### EXERCISE DATA

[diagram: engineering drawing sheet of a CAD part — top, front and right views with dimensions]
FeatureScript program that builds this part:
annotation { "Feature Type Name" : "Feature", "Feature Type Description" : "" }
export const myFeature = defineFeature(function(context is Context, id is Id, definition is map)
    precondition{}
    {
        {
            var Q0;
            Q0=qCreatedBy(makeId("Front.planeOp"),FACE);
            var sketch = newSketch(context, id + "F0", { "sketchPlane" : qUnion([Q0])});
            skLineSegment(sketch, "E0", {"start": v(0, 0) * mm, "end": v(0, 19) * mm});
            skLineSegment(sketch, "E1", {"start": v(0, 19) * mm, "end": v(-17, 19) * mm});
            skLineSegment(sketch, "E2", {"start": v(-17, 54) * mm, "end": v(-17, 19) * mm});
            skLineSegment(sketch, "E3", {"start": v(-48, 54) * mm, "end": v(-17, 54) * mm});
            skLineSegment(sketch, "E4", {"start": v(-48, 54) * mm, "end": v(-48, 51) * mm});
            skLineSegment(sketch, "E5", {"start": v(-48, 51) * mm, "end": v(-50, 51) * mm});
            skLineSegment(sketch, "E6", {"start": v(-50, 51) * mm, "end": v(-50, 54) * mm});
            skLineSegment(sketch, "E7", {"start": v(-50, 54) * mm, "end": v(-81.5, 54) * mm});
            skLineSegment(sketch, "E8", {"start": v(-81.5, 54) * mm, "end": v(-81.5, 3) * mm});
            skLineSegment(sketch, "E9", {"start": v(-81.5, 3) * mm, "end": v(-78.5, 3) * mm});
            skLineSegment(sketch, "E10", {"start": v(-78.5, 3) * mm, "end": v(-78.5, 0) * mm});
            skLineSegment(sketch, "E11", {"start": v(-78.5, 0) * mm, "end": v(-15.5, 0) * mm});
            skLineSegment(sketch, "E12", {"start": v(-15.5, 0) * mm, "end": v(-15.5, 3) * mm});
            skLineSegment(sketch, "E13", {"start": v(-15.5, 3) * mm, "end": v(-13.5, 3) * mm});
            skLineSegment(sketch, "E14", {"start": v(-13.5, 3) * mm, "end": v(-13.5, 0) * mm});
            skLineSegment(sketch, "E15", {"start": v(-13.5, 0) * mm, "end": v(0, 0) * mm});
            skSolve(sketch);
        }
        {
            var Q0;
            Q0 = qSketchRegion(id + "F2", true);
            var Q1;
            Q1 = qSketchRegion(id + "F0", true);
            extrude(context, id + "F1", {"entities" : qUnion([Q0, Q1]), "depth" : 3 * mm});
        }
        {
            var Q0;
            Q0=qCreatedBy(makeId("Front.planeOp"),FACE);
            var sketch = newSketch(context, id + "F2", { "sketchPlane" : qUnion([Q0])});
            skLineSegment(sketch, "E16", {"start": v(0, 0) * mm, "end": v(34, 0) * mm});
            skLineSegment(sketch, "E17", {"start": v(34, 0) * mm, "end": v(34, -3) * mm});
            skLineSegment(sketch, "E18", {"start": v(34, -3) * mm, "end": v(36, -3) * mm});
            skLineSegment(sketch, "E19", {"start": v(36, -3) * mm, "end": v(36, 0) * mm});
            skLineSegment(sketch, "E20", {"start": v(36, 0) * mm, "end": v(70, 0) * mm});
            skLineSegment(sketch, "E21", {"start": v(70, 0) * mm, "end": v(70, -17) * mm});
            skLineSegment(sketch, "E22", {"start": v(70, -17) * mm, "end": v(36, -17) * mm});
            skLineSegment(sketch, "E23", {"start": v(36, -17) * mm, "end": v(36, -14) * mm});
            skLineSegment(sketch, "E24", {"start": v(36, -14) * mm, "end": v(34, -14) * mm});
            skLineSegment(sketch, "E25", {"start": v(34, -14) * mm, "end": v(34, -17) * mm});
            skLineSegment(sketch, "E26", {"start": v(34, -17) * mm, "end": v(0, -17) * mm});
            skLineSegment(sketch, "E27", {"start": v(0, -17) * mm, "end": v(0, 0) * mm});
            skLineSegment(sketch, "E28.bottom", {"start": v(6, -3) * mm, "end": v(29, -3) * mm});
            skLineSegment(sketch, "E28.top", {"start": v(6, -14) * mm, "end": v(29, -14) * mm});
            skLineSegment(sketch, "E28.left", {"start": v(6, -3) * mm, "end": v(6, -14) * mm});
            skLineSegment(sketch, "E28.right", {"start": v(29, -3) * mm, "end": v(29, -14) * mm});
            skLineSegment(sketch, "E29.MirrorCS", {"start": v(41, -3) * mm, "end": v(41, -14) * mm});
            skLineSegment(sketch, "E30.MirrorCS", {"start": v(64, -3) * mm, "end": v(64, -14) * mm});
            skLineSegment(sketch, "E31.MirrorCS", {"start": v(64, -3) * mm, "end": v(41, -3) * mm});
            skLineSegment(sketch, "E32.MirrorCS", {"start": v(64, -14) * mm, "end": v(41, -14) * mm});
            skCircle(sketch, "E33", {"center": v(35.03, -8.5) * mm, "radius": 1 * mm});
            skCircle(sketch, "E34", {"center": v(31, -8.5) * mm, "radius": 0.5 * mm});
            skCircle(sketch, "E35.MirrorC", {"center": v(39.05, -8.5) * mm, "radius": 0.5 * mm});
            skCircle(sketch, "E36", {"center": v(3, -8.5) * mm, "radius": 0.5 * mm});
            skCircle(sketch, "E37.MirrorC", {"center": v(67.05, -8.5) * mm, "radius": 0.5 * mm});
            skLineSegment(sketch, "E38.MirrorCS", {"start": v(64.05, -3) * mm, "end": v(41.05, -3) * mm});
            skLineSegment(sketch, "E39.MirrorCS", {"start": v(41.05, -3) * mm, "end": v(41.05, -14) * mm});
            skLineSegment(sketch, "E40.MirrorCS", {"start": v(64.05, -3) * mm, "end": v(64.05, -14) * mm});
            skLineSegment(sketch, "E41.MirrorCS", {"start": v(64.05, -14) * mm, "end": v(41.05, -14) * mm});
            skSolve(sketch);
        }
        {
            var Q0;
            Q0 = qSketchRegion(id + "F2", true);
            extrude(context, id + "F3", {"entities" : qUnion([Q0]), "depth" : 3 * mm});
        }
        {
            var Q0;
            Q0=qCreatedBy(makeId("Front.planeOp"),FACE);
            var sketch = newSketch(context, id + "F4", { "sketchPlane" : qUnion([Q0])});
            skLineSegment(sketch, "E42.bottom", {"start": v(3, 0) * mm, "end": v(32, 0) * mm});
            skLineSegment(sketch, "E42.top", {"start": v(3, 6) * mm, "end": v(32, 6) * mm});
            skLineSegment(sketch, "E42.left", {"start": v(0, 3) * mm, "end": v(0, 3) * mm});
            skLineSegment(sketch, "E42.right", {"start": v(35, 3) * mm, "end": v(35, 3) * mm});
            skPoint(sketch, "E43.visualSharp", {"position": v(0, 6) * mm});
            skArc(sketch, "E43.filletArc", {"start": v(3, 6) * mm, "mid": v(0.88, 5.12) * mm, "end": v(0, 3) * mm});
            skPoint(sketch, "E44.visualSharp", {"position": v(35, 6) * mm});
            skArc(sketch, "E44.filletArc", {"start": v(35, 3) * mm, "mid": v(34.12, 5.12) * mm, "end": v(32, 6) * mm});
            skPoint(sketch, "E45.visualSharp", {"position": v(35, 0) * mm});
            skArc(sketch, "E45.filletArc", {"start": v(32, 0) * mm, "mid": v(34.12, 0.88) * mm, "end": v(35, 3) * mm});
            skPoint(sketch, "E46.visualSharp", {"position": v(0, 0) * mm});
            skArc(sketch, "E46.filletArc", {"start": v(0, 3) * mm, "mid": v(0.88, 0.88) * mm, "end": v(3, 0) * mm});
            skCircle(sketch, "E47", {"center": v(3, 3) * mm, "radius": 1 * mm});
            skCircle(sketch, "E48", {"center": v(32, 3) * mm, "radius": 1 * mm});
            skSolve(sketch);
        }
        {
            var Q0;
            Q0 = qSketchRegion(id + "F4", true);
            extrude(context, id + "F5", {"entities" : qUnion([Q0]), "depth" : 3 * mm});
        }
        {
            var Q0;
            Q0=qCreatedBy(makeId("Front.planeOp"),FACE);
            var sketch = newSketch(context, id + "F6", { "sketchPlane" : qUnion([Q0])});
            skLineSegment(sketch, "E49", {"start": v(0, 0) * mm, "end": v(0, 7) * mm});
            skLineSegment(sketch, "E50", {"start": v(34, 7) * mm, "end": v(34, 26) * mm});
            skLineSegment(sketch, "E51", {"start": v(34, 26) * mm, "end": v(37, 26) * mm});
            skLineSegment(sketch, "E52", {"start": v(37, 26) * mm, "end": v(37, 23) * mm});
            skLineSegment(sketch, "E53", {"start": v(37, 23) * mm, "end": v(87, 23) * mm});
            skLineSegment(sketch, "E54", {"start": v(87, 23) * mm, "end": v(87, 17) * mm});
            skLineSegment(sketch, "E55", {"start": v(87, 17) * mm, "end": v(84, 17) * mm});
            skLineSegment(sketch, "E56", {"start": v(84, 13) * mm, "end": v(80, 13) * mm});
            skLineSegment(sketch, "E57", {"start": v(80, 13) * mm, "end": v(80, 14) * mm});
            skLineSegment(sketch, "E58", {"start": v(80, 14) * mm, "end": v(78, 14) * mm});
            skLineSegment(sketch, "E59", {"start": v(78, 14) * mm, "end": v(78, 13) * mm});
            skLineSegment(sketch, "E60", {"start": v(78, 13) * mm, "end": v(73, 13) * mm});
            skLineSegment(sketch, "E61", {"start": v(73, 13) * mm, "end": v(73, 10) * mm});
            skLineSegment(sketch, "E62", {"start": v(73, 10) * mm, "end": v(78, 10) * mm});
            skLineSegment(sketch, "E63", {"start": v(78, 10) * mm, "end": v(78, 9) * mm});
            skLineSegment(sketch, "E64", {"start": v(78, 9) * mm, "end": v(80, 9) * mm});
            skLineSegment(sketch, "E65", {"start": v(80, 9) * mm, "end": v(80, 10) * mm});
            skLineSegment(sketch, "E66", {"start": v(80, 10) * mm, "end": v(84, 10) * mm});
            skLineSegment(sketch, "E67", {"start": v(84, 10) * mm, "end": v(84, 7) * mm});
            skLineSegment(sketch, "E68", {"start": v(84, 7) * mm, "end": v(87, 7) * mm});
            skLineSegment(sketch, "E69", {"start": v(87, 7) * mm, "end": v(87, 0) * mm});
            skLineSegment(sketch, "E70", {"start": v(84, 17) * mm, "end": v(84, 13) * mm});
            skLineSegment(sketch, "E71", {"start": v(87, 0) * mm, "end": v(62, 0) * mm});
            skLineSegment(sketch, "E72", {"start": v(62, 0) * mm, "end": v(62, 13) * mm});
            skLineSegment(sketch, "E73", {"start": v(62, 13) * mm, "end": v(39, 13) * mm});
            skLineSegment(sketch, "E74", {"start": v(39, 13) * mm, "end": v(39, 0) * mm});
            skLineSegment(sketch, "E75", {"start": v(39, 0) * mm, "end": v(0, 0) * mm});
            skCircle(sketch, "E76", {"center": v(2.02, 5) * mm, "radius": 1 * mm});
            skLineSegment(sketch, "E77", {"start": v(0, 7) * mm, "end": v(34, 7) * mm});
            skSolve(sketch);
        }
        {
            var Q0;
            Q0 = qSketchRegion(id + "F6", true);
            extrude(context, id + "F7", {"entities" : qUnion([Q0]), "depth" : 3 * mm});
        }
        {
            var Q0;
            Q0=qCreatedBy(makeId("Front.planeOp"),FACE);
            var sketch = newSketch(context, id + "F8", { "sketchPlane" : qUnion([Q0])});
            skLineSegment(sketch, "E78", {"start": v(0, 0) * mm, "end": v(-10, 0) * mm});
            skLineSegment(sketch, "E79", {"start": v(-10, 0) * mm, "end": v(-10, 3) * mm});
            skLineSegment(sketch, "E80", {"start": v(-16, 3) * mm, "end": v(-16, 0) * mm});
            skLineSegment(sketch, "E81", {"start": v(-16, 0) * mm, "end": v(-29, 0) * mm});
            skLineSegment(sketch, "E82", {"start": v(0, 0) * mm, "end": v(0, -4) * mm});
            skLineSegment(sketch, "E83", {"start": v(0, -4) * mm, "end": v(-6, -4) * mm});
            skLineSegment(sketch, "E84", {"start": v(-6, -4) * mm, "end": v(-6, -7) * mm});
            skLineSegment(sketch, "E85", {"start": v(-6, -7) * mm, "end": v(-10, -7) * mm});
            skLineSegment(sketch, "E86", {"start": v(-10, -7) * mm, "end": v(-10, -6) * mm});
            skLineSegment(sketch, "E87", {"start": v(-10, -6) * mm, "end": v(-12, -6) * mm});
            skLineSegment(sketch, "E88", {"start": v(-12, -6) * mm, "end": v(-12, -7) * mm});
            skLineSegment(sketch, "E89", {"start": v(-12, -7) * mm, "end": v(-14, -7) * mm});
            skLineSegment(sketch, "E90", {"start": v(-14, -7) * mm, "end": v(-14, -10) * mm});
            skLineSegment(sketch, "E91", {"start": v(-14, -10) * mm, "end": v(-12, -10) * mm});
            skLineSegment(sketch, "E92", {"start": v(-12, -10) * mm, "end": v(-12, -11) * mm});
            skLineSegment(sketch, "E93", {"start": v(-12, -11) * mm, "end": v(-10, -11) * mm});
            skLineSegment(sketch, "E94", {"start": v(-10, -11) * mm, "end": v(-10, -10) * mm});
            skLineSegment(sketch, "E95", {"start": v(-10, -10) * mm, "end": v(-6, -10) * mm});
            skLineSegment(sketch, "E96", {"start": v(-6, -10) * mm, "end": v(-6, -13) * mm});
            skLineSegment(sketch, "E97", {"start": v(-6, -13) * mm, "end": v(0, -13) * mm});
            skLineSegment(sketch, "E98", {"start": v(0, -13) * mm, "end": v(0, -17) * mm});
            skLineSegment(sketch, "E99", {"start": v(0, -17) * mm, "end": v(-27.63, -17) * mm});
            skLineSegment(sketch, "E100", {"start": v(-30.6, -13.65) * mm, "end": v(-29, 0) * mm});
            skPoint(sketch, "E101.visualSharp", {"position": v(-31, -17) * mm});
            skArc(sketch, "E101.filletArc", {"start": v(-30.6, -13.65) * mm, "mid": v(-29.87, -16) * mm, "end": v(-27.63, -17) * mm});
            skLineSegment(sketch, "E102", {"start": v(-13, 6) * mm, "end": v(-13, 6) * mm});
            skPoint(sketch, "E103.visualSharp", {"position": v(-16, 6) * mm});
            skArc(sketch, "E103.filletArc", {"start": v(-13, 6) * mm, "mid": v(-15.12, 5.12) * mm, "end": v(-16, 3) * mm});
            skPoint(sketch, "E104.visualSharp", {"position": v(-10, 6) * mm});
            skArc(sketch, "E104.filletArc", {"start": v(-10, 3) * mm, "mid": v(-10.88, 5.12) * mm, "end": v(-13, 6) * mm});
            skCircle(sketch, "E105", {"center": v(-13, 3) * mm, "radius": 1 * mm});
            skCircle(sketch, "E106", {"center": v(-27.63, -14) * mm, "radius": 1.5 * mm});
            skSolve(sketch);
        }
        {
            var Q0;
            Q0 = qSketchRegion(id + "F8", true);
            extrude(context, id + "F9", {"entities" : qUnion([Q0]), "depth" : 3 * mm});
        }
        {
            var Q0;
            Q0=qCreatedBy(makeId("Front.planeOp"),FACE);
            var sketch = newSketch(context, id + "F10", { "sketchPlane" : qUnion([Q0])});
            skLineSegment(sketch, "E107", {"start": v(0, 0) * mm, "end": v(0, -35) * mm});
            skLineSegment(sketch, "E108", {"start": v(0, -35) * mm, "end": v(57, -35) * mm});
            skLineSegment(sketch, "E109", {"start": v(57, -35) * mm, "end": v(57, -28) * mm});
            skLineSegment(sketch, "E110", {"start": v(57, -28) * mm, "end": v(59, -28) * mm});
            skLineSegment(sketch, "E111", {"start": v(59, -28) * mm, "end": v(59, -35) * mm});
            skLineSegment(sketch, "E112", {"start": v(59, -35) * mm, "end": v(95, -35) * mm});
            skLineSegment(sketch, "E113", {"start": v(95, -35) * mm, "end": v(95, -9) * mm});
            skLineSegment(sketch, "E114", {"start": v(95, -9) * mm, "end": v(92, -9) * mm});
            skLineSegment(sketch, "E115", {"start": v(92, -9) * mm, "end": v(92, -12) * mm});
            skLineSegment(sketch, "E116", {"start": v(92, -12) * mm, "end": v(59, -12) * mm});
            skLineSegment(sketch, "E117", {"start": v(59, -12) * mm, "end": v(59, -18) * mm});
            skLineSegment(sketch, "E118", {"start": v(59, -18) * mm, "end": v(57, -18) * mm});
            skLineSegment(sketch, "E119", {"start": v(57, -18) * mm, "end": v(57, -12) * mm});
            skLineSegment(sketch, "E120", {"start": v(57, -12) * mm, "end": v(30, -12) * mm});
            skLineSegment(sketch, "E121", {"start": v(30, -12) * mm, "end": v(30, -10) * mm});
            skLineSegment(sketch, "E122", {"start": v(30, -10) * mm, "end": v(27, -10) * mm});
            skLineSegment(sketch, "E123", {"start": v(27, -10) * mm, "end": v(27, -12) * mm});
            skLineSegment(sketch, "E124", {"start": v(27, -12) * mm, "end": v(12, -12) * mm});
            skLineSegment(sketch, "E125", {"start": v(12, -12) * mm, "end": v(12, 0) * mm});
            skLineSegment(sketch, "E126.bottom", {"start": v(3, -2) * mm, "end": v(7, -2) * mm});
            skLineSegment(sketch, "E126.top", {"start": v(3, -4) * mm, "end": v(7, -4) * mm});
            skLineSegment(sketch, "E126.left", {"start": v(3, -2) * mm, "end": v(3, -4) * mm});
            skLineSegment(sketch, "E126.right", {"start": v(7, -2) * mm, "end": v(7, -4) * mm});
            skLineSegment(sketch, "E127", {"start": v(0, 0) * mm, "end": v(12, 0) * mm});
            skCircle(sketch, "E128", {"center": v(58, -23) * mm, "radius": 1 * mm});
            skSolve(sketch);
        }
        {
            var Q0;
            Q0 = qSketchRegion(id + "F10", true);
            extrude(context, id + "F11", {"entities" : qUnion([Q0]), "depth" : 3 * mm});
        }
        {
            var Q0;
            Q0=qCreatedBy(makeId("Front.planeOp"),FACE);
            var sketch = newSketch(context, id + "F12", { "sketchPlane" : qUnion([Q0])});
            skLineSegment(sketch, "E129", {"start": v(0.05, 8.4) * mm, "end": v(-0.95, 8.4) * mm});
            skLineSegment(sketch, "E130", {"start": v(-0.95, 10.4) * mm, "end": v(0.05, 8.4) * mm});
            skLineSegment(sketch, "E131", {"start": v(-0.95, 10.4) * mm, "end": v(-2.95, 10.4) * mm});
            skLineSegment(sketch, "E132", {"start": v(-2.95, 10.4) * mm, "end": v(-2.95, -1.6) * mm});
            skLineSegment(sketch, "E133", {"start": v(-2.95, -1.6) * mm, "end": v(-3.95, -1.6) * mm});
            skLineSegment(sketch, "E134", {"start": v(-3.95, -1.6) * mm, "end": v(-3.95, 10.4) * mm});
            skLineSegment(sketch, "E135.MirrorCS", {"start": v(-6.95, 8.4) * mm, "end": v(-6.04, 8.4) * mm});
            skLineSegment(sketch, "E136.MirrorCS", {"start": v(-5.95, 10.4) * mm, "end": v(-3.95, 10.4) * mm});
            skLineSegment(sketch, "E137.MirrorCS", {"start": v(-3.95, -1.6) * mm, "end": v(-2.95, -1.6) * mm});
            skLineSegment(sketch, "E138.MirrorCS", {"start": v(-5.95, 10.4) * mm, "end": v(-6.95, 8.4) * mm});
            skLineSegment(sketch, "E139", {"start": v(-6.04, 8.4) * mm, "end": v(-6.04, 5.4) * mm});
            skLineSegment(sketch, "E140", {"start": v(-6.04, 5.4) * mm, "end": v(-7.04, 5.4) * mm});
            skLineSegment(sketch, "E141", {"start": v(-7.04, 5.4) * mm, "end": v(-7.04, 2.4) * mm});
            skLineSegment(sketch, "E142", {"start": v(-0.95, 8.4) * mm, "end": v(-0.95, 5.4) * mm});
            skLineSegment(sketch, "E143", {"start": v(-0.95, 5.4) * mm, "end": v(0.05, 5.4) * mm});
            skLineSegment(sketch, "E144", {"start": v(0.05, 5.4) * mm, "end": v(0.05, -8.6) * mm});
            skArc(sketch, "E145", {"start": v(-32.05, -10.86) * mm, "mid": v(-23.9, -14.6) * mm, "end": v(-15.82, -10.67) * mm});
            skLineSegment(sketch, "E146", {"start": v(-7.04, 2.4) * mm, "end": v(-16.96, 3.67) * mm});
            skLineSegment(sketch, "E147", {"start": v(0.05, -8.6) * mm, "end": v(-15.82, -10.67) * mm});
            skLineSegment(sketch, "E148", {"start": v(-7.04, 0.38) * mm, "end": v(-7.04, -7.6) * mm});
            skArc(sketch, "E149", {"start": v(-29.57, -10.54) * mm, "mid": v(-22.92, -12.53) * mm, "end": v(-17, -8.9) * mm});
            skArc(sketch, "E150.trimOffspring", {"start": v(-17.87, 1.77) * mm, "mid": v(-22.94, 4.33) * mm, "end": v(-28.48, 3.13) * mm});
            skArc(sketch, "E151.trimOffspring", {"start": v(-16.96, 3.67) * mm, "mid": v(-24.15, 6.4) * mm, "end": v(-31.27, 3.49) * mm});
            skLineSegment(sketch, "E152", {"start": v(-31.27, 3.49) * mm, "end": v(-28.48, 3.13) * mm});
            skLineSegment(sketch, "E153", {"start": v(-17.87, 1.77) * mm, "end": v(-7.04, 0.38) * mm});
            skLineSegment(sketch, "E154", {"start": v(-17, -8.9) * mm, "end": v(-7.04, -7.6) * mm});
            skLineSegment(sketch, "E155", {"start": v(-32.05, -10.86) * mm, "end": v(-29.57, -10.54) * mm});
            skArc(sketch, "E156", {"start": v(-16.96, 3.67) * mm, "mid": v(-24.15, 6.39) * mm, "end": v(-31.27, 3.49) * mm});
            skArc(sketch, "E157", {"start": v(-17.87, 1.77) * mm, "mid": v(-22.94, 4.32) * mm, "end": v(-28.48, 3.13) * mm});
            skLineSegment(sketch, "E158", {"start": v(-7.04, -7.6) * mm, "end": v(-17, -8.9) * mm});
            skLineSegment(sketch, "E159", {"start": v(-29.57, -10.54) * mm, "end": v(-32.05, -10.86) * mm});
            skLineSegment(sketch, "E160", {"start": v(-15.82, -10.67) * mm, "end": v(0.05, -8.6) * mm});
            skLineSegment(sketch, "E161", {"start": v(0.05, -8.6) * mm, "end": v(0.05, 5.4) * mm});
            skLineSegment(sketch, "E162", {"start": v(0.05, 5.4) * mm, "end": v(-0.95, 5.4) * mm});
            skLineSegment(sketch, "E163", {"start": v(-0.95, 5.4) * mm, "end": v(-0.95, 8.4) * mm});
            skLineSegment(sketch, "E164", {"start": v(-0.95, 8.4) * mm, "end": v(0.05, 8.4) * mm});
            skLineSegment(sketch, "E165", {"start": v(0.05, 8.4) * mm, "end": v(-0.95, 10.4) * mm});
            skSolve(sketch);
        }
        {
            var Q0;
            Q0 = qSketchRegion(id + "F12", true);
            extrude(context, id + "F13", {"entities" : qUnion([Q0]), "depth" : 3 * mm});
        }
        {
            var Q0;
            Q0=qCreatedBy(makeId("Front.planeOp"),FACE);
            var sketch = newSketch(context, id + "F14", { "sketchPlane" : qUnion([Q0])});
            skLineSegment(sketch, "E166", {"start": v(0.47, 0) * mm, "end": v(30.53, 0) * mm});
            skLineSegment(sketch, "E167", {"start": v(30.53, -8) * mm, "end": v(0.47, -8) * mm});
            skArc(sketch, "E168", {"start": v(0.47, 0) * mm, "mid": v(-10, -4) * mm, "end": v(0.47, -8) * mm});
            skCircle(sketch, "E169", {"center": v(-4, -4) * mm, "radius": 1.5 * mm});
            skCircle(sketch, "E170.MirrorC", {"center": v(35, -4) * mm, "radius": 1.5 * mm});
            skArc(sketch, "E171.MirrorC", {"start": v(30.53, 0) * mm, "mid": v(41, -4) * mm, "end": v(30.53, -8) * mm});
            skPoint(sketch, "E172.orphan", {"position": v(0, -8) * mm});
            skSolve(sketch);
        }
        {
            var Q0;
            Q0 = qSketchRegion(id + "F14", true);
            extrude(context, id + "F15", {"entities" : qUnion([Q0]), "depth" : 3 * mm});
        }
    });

######

PROBLEM REQUIREMENTS =
Write the lines from the first line of the listing up to and including the line containing "export const myFeature" as a JSON list of strings, one string per line, with blank lines omitted.

EXPECTED ANSWER =
[
  "[diagram: engineering drawing sheet of a CAD part — top, front and right views with dimensions]",
  "FeatureScript program that builds this part:",
  "annotation { \"Feature Type Name\" : \"Feature\", \"Feature Type Description\" : \"\" }",
  "export const myFeature = defineFeature(function(context is Context, id is Id, definition is map)"
]